How to Handle Social Visits During Postpartum
Having unplanned visits when you are at your weakest could be bothersome, but how can we deal with them?
In this world where coronavirus is present, we as parents tend to worry about letting our guard down and our children contracting the virus. Even without the presence of coronavirus, there are bound to be social visits from fellow family members and friends who are excited to see the baby on their first day on earth at the hospital or at home.
Having Visits from the In-Laws and Extended Family Members
Being their first grandchild, undeniably they are equally as excited to meet the baby as you are. As a new and young family, this is your initiation week into parenthood with a newborn, requiring communication and mutual understanding from your partner. It is best our new mama voice out beforehand about having visits from the family during the first few weeks of postpartum.
Regardless of how well your relationship was with your in-laws pre-baby, having a baby will bring out the maternal side of you, worried about how others will handle your baby. In the event that you are in the midst of your postpartum recovery and your in-laws are over out of the blue, have a quick talk with your partner before you possibly go into postpartum rage. Having no energy to play host during the first month, it is important for you to be nice but firm when reminding them that the mama needs rest when the baby sleeps, which is very unpredictable for a newborn. Having a heads up when they would like to visit will be appreciated and hopefully, they will understand. If needed, try saying “We know you would want to stop by but please let us know a day earlier or two, in case the baby and I slept through your visit”.
If it was a planned visit, remember to have them sanitise their hands before touching the baby, especially in this trying period with coronavirus lingering around. If possible, try to keep the visit within an hour in order for you to have ample rest, breastfeeding time without awkward glances and recovery time for your social energy.
You are the mama and you have a say in having visitors over, do not feel guilty about saying no if you are not comfortable about rejecting others. For the papas out there, talk it out with your spouse and support her decisions when it comes to postpartum recovery. Ultimately, communication is what matters in a family.
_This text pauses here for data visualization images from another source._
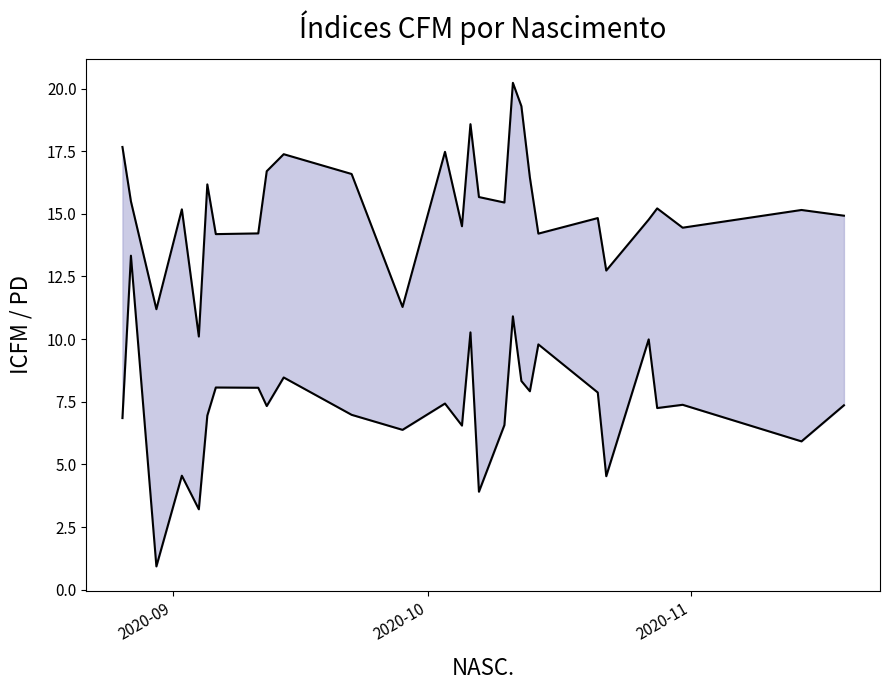

Count the number of categories in the chart.

28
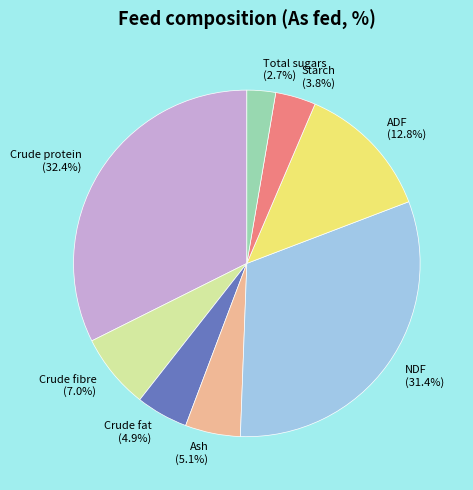

Combined, do Total sugars and NDF account for over 50%?

No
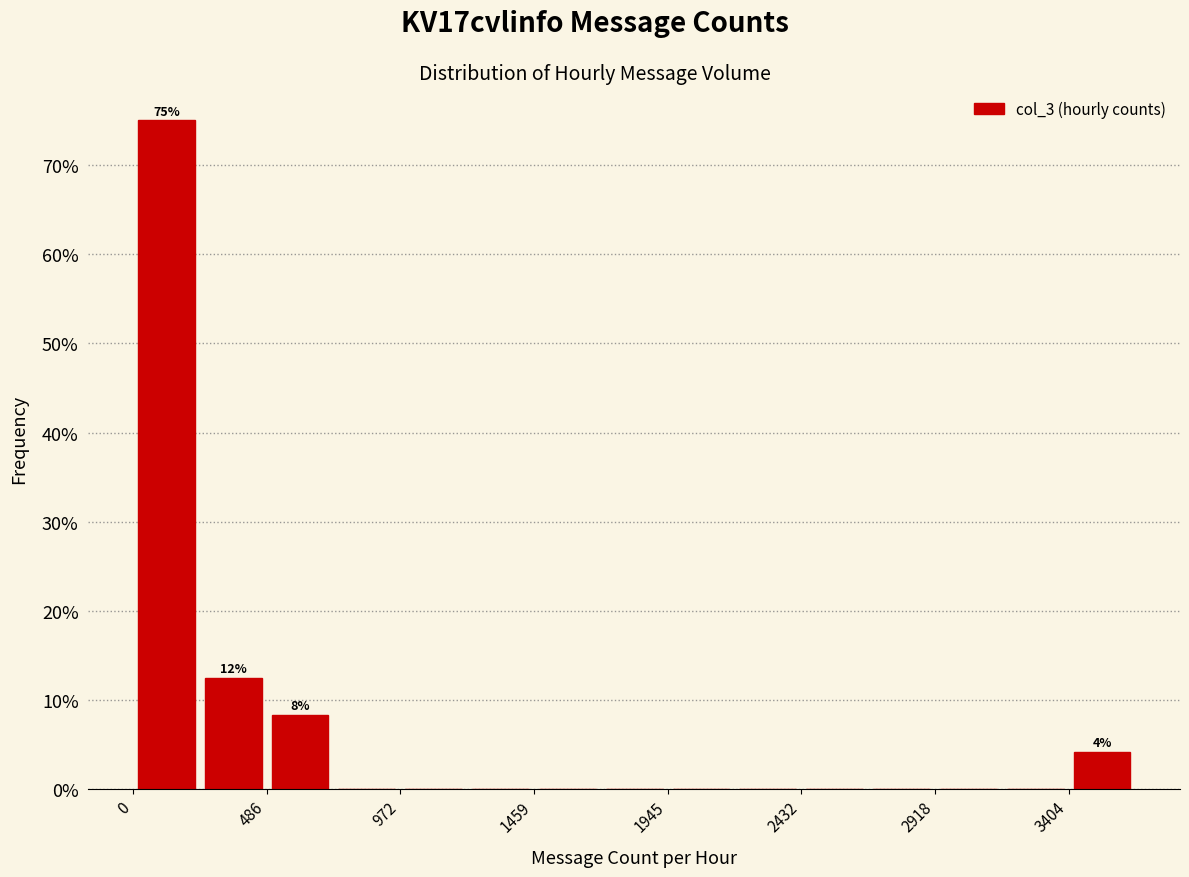

Which range on the x-axis has the tallest bar?

0 to 250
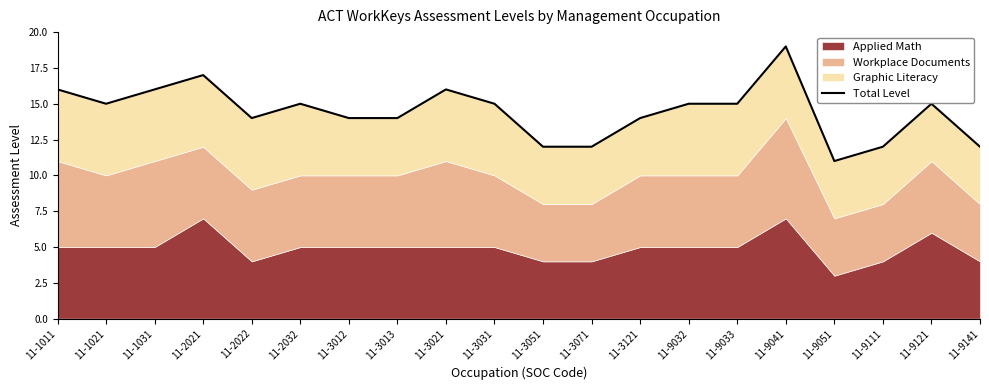

What is the change in value from 11-1011 to 11-3013?

-2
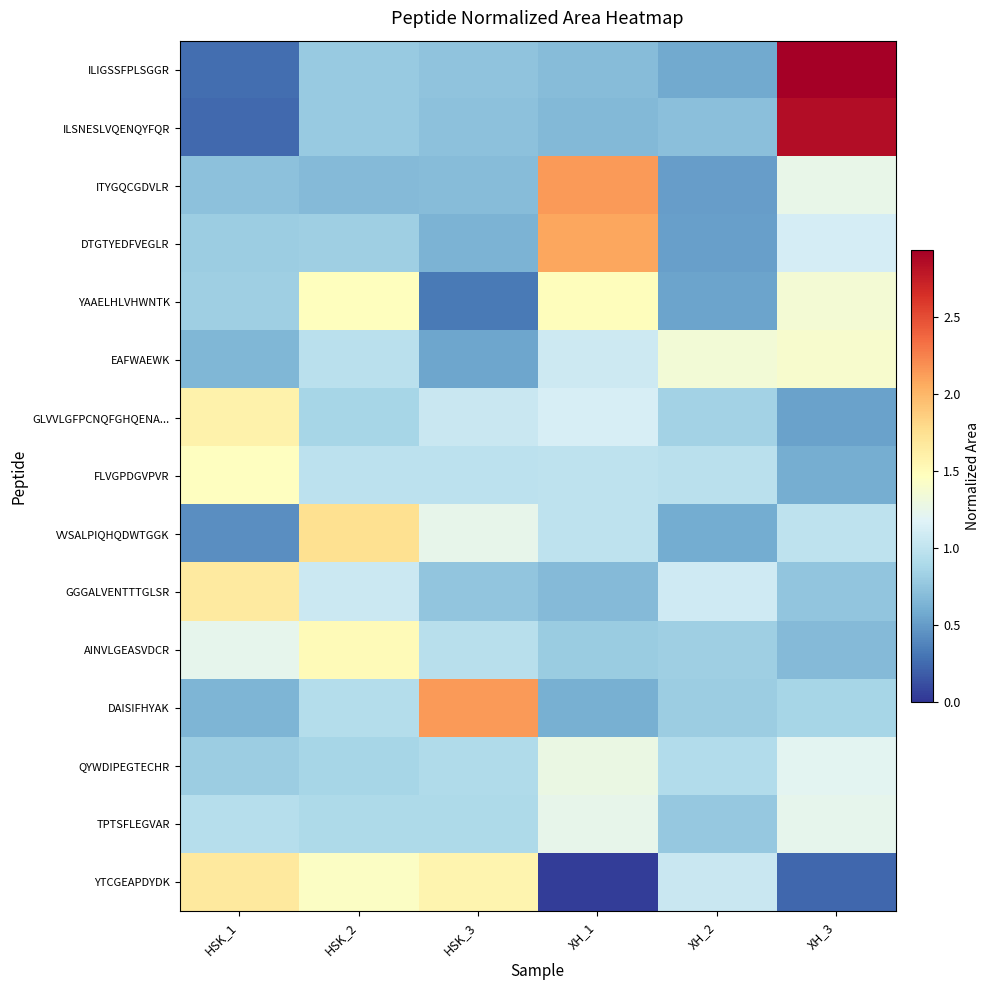

At how many categories does at least one series exceed 1?

6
Having Visits from Friends
Undeniably, there are mamas who crave social interactions when after their baby is born and would not mind having friends over during their confinement period, amidst the busy nights and interrupted rests. Even though having some human interaction is good for one’s well being, mamas might want to have a postpartum visit schedule for people who are excited to meet the baby and your rest will not be compromised. More importantly, be vocal towards your friends and we are sure that they will understand.
Visiting Local Healthcare Services
With coronavirus around, local healthcare services are operating with caution for the safety of others. Commonly for Singaporean families, newborns are required to have their childhood immunizations during the first month after their birth, visiting the local polyclinics for their respective jabs. Similarly for pediatric clinics, social distancing will be required and for common illnesses like flu or allergies, your pediatrician may have teleconsultation services available as an alternative.
Be Comfortable with Your Decisions
Different mamas may have a different policy on postpartum social visits, which there is no right or wrong. Postpartum social anxiety could be an issue for some, whereas others could be craving for social interactions postpartum to stay sane. Ultimately mamas, communicate with your partner and do not feel guilty about rejecting others and put yourself first.